WHAT YOU SHOULD DO: From the data below, pull every line that contains the string "listings". Matching is case-sensitive.

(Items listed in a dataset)
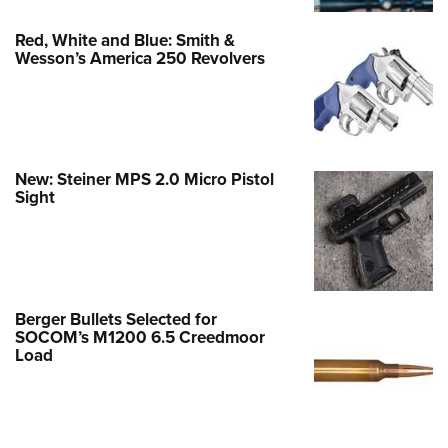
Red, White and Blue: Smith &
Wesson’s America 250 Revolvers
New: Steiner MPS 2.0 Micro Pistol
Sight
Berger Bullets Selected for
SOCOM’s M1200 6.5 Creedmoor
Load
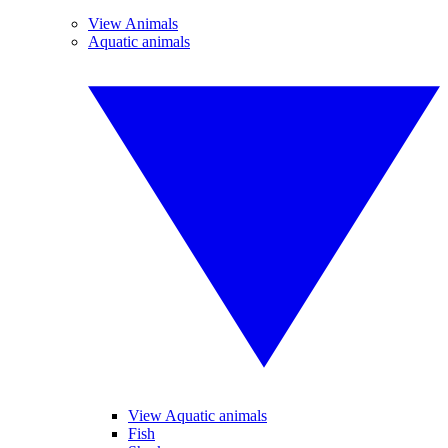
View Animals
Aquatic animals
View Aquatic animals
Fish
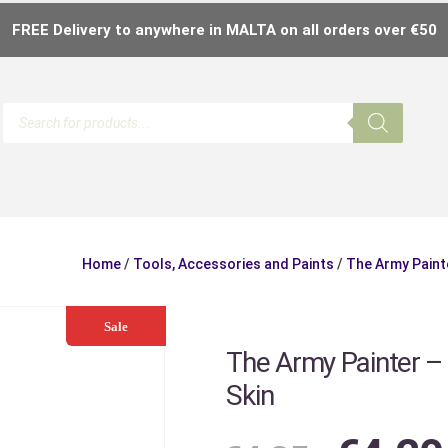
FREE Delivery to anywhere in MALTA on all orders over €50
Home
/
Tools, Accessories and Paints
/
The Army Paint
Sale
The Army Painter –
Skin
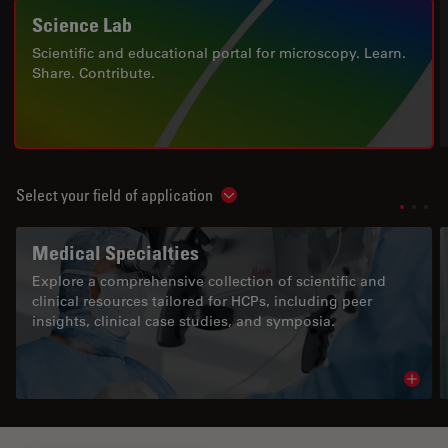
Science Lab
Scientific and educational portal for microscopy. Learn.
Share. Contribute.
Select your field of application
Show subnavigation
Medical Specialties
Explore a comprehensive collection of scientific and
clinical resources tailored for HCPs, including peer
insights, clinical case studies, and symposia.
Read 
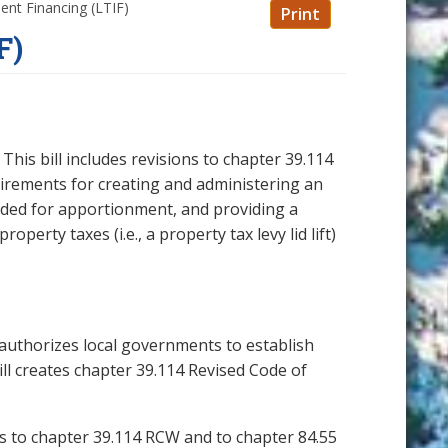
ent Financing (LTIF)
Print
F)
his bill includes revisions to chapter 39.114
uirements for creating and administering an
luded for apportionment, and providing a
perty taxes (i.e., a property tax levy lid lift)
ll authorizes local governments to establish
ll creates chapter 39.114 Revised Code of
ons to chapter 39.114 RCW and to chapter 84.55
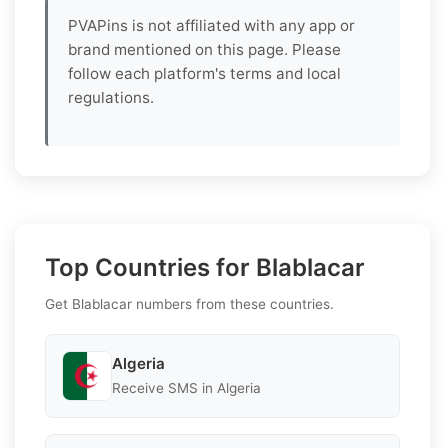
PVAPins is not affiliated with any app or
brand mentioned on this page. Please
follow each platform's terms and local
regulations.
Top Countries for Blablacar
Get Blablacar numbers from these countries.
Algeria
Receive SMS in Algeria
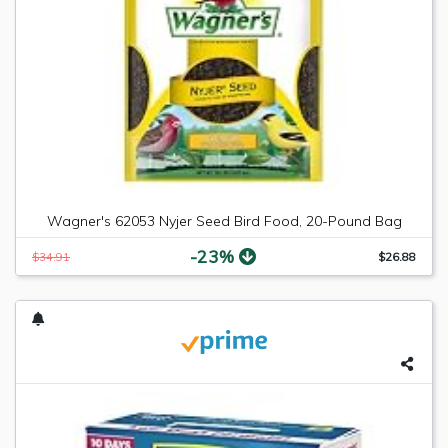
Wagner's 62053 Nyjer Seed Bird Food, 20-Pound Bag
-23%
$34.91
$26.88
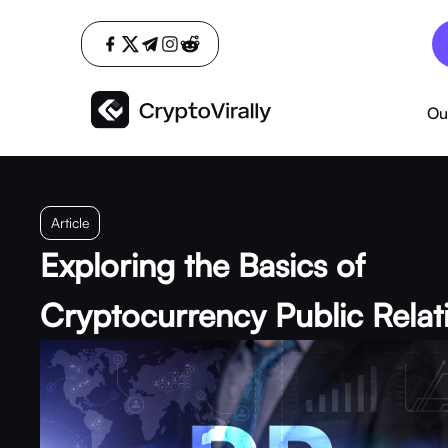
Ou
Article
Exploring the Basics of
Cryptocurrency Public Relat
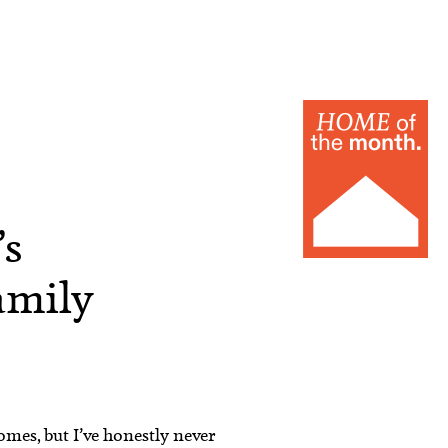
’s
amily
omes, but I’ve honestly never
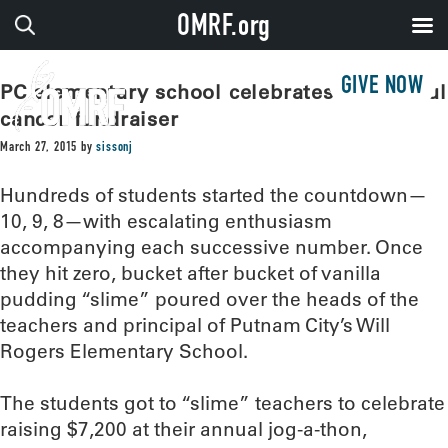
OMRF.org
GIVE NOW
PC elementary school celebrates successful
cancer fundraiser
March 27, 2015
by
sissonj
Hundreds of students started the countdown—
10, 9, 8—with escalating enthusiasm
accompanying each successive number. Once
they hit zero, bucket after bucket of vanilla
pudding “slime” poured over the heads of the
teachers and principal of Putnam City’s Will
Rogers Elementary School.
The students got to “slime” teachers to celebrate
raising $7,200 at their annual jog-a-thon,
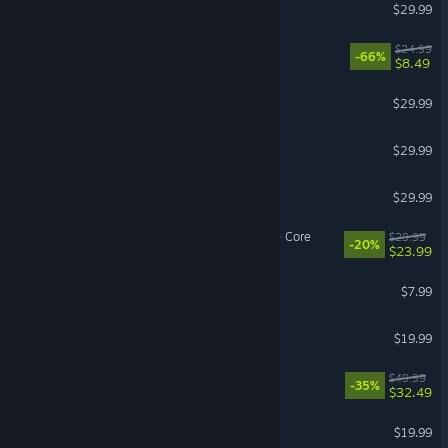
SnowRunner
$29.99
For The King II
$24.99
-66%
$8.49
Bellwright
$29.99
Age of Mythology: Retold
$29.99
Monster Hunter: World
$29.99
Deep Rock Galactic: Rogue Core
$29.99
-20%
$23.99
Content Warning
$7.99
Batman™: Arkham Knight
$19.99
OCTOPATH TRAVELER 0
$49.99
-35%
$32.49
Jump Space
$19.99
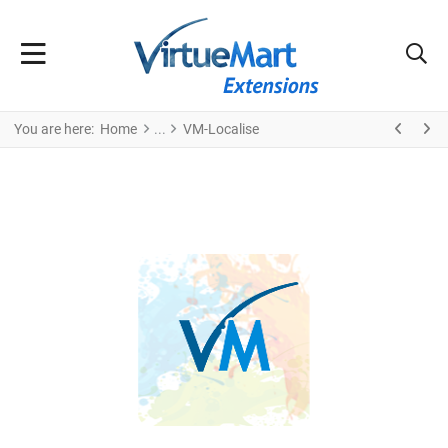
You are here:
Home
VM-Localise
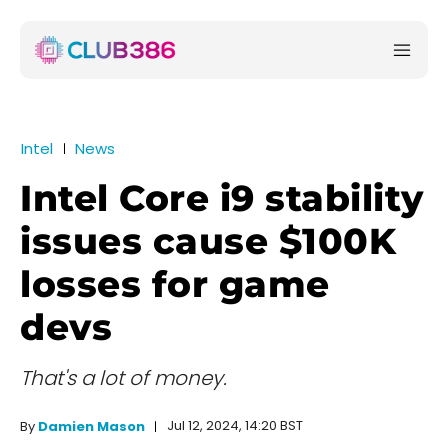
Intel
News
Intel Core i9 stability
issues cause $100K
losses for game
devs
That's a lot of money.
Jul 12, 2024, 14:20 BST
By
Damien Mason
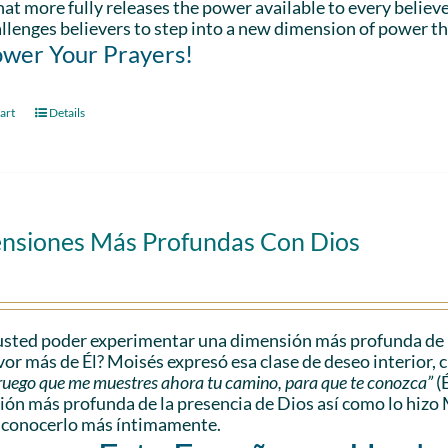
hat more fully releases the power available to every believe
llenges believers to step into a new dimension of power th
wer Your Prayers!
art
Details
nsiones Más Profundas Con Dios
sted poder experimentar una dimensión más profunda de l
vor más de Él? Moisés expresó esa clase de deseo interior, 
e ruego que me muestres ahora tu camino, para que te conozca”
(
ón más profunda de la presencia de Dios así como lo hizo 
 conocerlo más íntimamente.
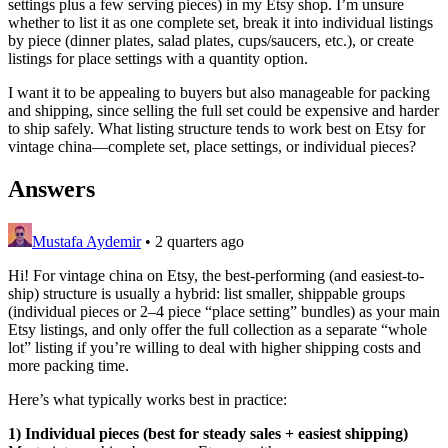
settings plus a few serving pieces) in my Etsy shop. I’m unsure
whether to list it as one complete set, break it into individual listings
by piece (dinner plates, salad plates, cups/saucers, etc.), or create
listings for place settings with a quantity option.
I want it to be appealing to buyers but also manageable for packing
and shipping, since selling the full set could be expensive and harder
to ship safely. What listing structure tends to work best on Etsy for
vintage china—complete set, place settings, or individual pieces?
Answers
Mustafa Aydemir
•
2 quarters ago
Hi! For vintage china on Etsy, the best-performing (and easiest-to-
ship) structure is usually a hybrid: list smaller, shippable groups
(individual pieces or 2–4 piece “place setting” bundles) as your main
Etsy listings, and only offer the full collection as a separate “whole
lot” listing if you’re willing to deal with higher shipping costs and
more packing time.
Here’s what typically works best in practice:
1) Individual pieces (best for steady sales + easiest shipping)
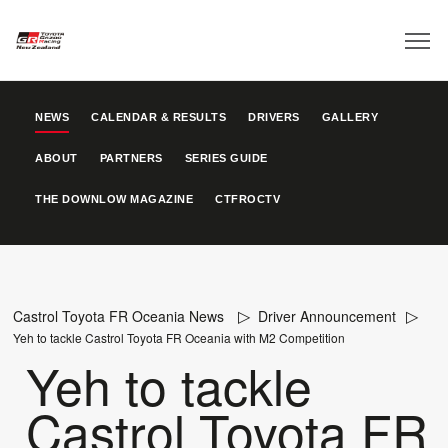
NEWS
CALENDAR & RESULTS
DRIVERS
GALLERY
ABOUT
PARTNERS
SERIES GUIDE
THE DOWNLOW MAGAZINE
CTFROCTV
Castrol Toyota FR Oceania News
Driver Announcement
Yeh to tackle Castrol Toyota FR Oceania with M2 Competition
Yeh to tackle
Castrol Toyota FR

--

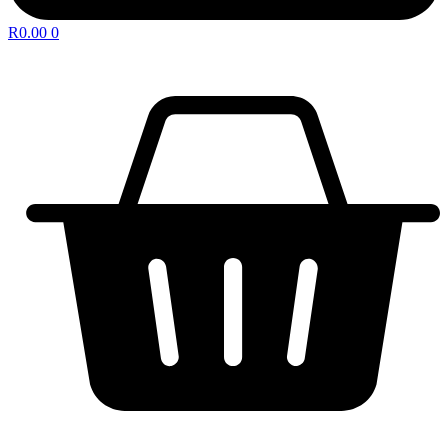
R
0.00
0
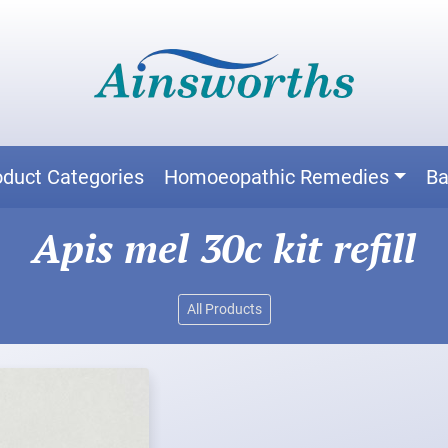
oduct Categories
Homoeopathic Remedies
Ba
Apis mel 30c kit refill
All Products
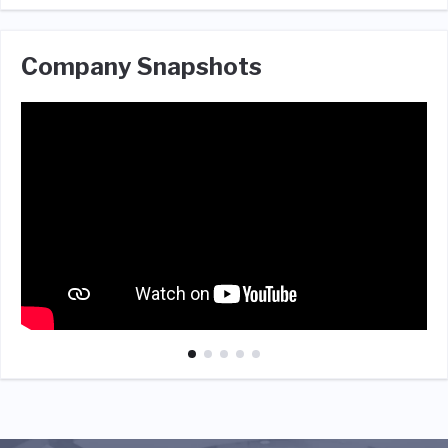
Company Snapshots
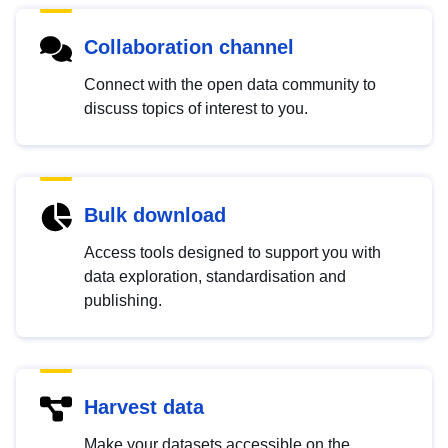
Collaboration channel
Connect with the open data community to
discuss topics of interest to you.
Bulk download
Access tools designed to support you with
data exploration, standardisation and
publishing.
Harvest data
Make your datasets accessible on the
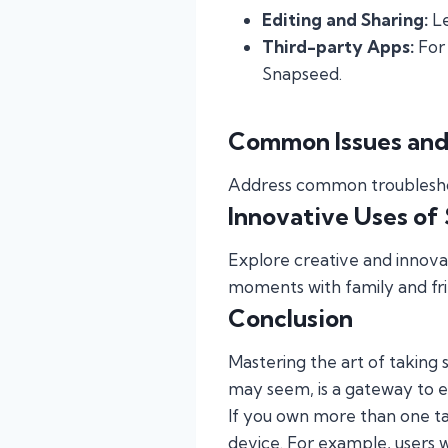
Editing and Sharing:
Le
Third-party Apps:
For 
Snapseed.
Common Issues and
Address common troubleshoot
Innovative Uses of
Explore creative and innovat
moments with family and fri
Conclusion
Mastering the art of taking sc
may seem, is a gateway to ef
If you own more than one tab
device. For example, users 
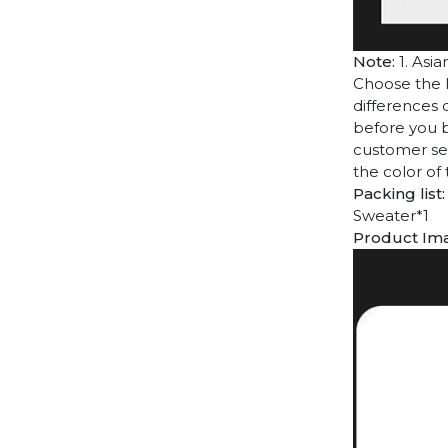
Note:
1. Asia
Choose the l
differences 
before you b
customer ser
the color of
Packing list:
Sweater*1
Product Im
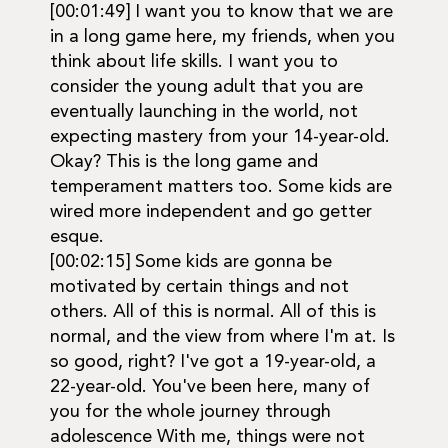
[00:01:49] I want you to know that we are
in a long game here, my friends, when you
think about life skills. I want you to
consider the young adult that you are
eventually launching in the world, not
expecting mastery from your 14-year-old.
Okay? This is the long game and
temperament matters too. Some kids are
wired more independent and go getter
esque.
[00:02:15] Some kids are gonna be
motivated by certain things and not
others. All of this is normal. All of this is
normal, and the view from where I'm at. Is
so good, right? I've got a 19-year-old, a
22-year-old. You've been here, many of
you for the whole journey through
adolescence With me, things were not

REPLY:
whether to list it as one complete set, break it into individual listings
listings for place settings with a quantity option.
Etsy listings, and only offer the full collection as a separate “whole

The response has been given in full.